Now Peter is clearly not opposed to effort. Toward the beginning of this passage, he urges us to “make every effort.” Effort is a critical component of living a godly life—we don’t just stumble into living the way God calls us to. It involves a large amount of intentionality. But Peter also gives us the source of our problem if we find that our efforts are not working. He says it’s because we’ve forgotten grace—forgotten that we are washed and clean.
Here’s the key idea you should walk away from today with. The motivation behind your effort matters. We don’t strive for godliness in order to earn our acceptance and forgiveness from God. We strive for godliness because God has already forgiven us and made us clean. When we get a revelation that no matter what we’ve done and no matter how many times we’ve fallen short, God in His mercy and grace has cleansed us from our sin and made us clean, it does not motivate us to go live in sin. It spurs us on to live godly lives.
If you are struggling to live clean, it may just come down to this one thing — are you taking time to remember what Christ has done for you, the forgiveness that He has so graciously given you, and are you letting that be the motivation for your effort.
As the Christian philosopher Dallas Willard reminds us, “Grace is not opposed to effort. It is opposed to earning.”
You can’t earn God’s grace. It is a free gift. But when we’ve rightly understood how beautiful the grace that God has given us is, we will not only make every effort to live a godly life—we will tap into the power to do it.
Day 18 Freedom Work
Scripture Reading — Read 2 Peter 1 several times slowly, especially verses 1–15. Take your time and do not rush through it.
Journaling Exercises — Answer the following questions at length in your journal.
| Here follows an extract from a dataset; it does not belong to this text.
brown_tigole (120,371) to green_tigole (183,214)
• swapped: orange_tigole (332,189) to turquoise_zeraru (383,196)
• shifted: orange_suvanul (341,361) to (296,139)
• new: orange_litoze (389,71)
Aim to write for about 5 minutes per question:
- Do you see yourself as washed and cleansed from your sins, or as dirty and shameful? Be completely honest here.
- What reason does this passage give for why people struggle to live godly lives? Could this be the reason you struggle at times?
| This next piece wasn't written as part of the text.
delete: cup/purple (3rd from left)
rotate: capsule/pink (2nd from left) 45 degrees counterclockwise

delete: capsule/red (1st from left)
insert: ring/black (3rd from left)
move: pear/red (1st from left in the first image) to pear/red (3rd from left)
- Despite how you may feel at times, write down a prayer thanking God for washing you from your sin and for forgiving the wrongs you have committed. Do this even if it is a struggle for you. Then pray it out loud and ask God to help you believe He could be this good to you.
Prayer — Father, thank you that you love me as much on my worst day as you do on my best day. Thank you that there is absolutely nothing that I can do to earn your love or to earn grace. Thank you that while I was yet a sinner, Christ died for me. Though I may struggle at times, help me to live with an awareness of your grace, resting in the knowledge that you have forgiven all of my sins. Help me to know that I am clean, and let the truth of what you say about me dispel any lies the enemy throws my way. Amen.